• [TO-DO ITEM]:
The records that follow are to be transcribed in full, leaving out each picture.

[Bounding box prediction data]
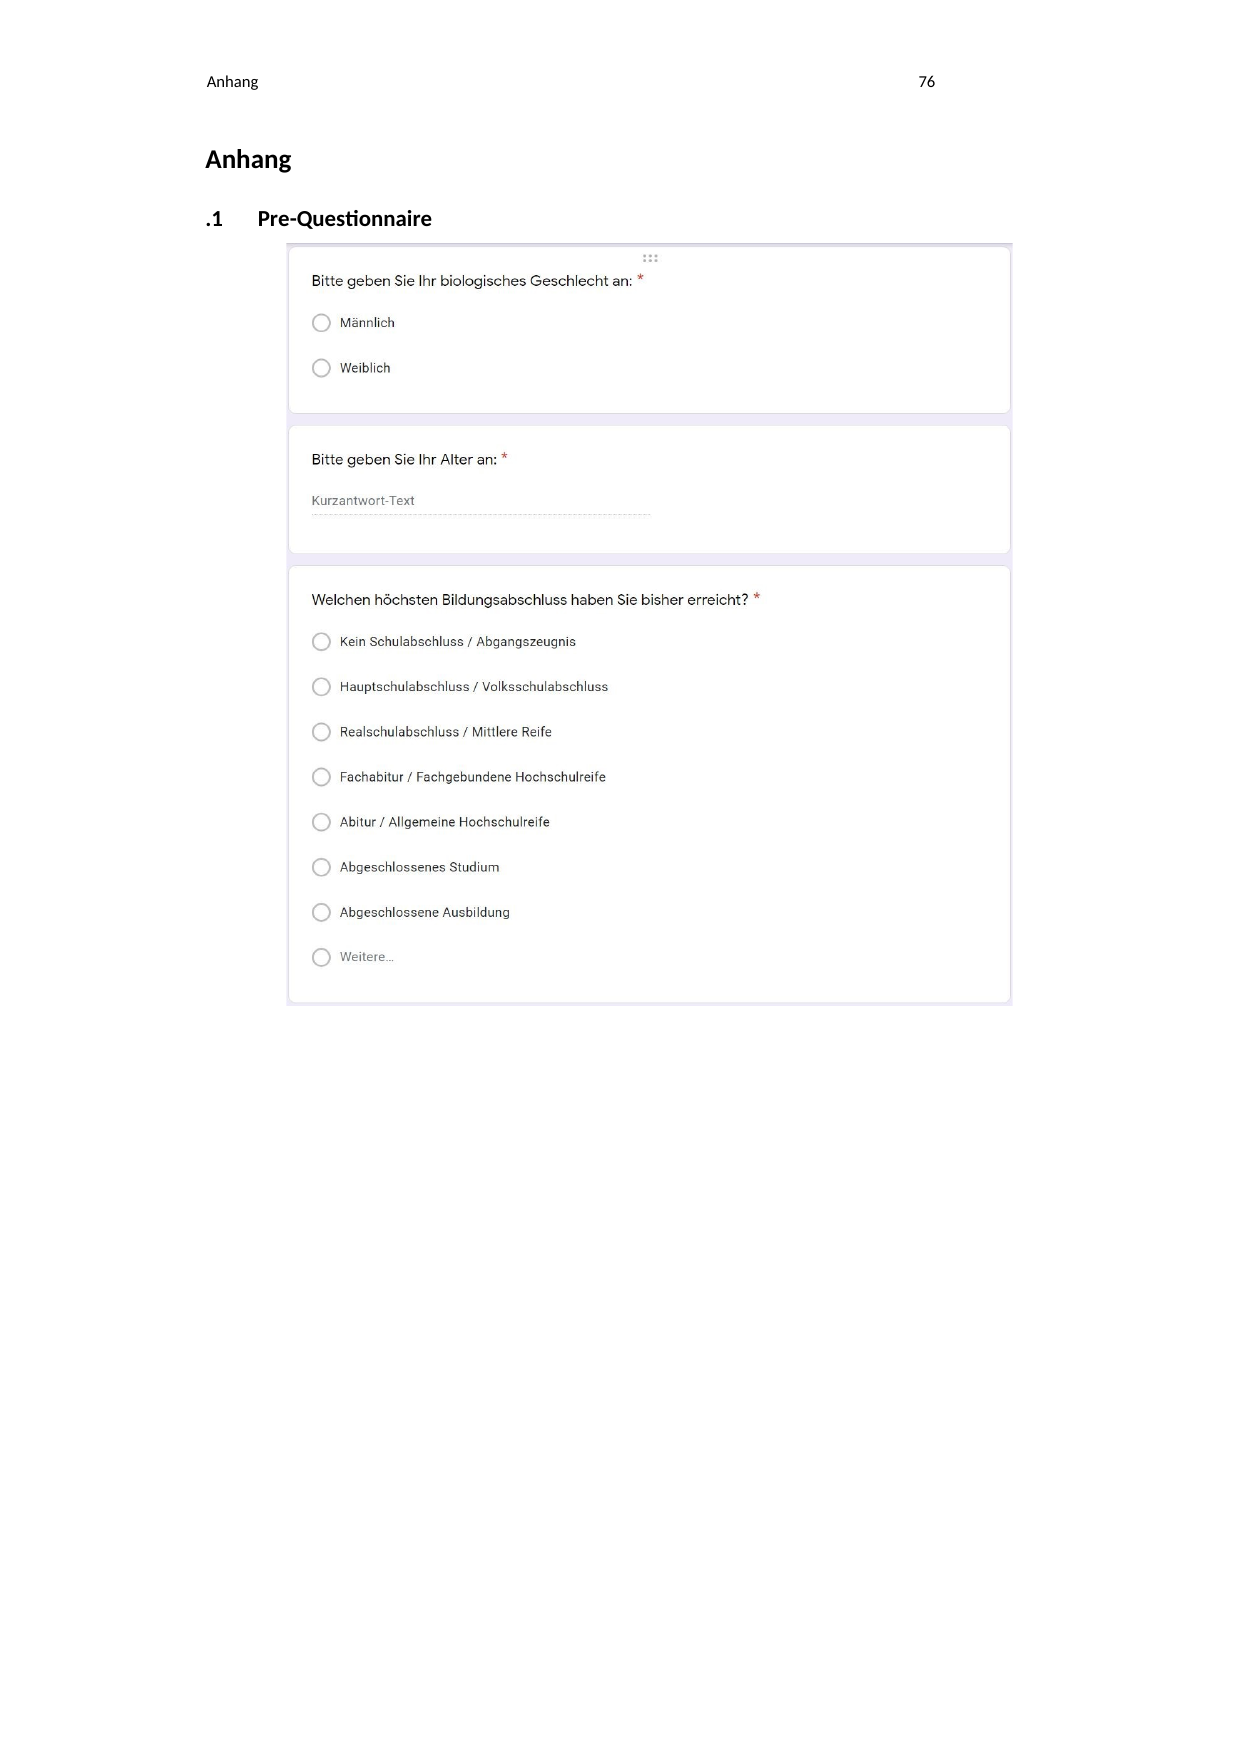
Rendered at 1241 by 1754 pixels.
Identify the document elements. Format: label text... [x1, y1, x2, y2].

text Anhang [205, 142, 699, 175]
text .1 Pre-Questionnaire [205, 204, 699, 232]
picture [286, 243, 1013, 1006]
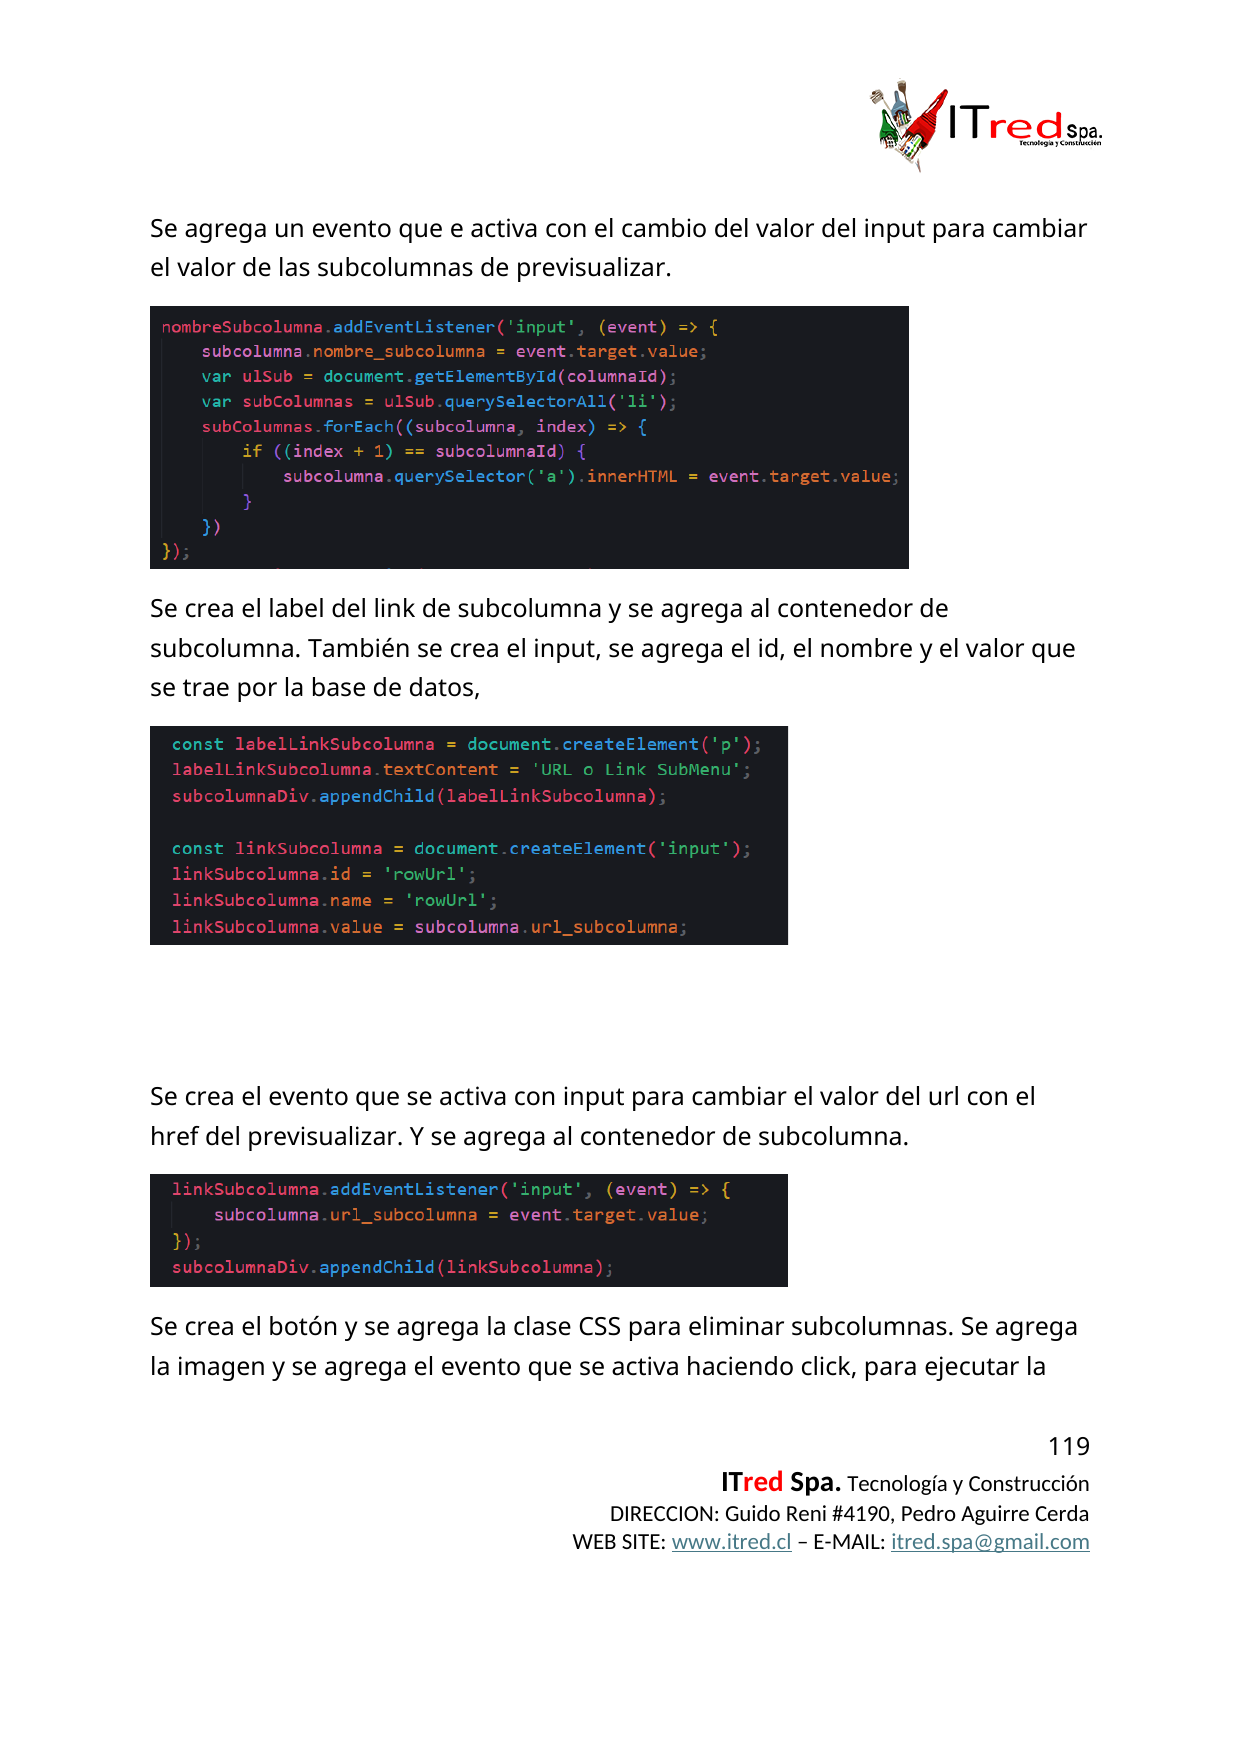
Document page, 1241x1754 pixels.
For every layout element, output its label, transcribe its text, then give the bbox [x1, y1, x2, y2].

• [TASK RESPONSE]:
Rendered at 1241 by 1754 pixels.
Identify the document elements. Format: label text... [x1, y1, x2, y2].

text Anhang [205, 142, 699, 175]
text .1 Pre-Questionnaire [205, 204, 699, 232]
picture [286, 243, 1013, 1006]
Document page, 1241x1754 pixels.
For every layout element, output its label, transcribe its text, then give the bbox [x1, y1, x2, y2].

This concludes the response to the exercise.